Mind Map on 'White Devil' Act 1 analysis, created by c j on 05/30/2015.

Resource summary

'White Devil' Act 1 analysis
  1. As a revenge tragedy - W.D. promises its audience imminent violence, bloodshed and betrayal.
    1. E.g Lodovico's 'flea bitings'
      1. Few characters are marked by goodness & purity - the perspective on humanity is bleak and pessimistic
        1. Webster avoids a simplistic understanding of evil by giving his villains motives that are symptoms of society as of original sin.
        2. Webster opens the play w/ Lodovico's banishment
          1. Lodovico is a minor character, yet open and closes play poss. because his story perfectly encapsulates the play's conflicts between powerful social forces and the anarchic individual
            1. He is a dangerous man w/out any regard for law and order. Roman rulers decided him to be too unstable and violent to live in their society and so wish him gone. The same forces will reject Vittoria for her unruly sexuality and Bracc for his unbridled lust.
              1. These social forces are not to be trusted as just. Through Flamineo's social climbing Webster makes an implicit attack on the forces of money and power that define society.
            2. Like Lodovico, Flamineo is desperate and dangerous who will stop at nothing to get what he wants e.g. prostituting his sister and killing his brother. He wishes respect and acceptance, but Ludovico is willing to forgo these
              1. Flamineo is born poor, and has to rely on his wit to balance the score of his social 'betters' - his use of wit, puns, and double-entendres touches on the discrepancy between what appears and what truly is, a crucial motif in the play.
                1. E.g. 'strange you should lose your count'
              2. Class inequality is not the only factor that creates a hierarchy forcing people to use deceit for their gain. Women are powerless unless they use manipulation
                1. Vittoria convinces Bracciano to murder their spouses by relating it to her dream. 'Yew tree' several psychological implications - tree is large, powerful institution that dwarfs the people under it - 'yew' homophone of 'you' - symbolic connection between a yew tree and death (common motif in revenge tragedy)
                  1. Vittoria, like Flamineo, uses trickery to gain greater power. What she presents is not what she truly is, which conforms to one of the play's most persuasive themes.
                  2. A woman's position in the world is also explored through the fear of cuckoldry that Camillo expresses in his discussion with Flamineo - traditionally there were fewer worse insults that a man could suffer, whereas male infidelity was nowhere near as grevious. The extremity of the fear serves as reminder that a wife was considered as much possession as partner.
                  3. Cordelia's entrance at the end of Scene 2 evokes a symbolic morality play.
                    1. Morality plays - popular in the medieval period, usually detailed one individual's path as he fell from innocence into sin, repented, and was ultimately saved.
                      1. The play's personified concepts like virtues and sins in order to make them more understandable - Braccianos and Vittoria's love-bed would likely be placed at the centre of the stage w/ Flamineo and Zanche representing vice on one side, and Cornelia representing virtue on the other.
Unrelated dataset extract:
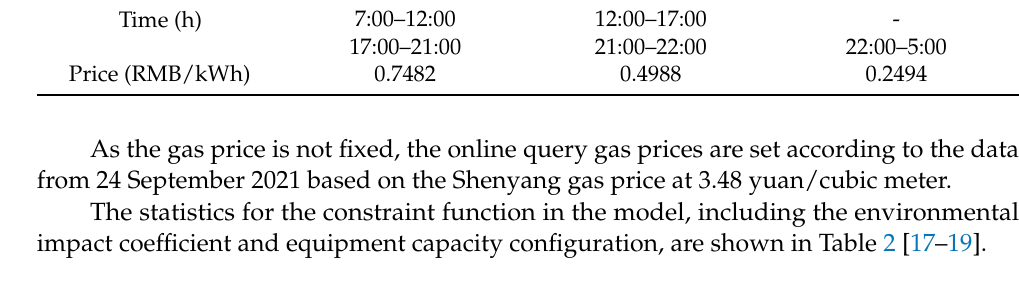
Table 2. Power generation unit environmental impact parameter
Contrast between the two groups vividly and visually depicts the two possibilities for the lovers.
                        1. Invoking these morality plays makes the play's narrative arc easier to understand, preparing the audience for the imminent drama.
                          1. Webster's morality is ambiguous, and he ends his Act with Flamineo to remind us that evil comes not from simple choice, but rather from complicated social desires. Flamineo is not interested in a moral choice, but in a physical gain, in achieving a social position to which he feels entitled. It is unlikely that many characters will choose the side of Virtue, which Cornelia represents.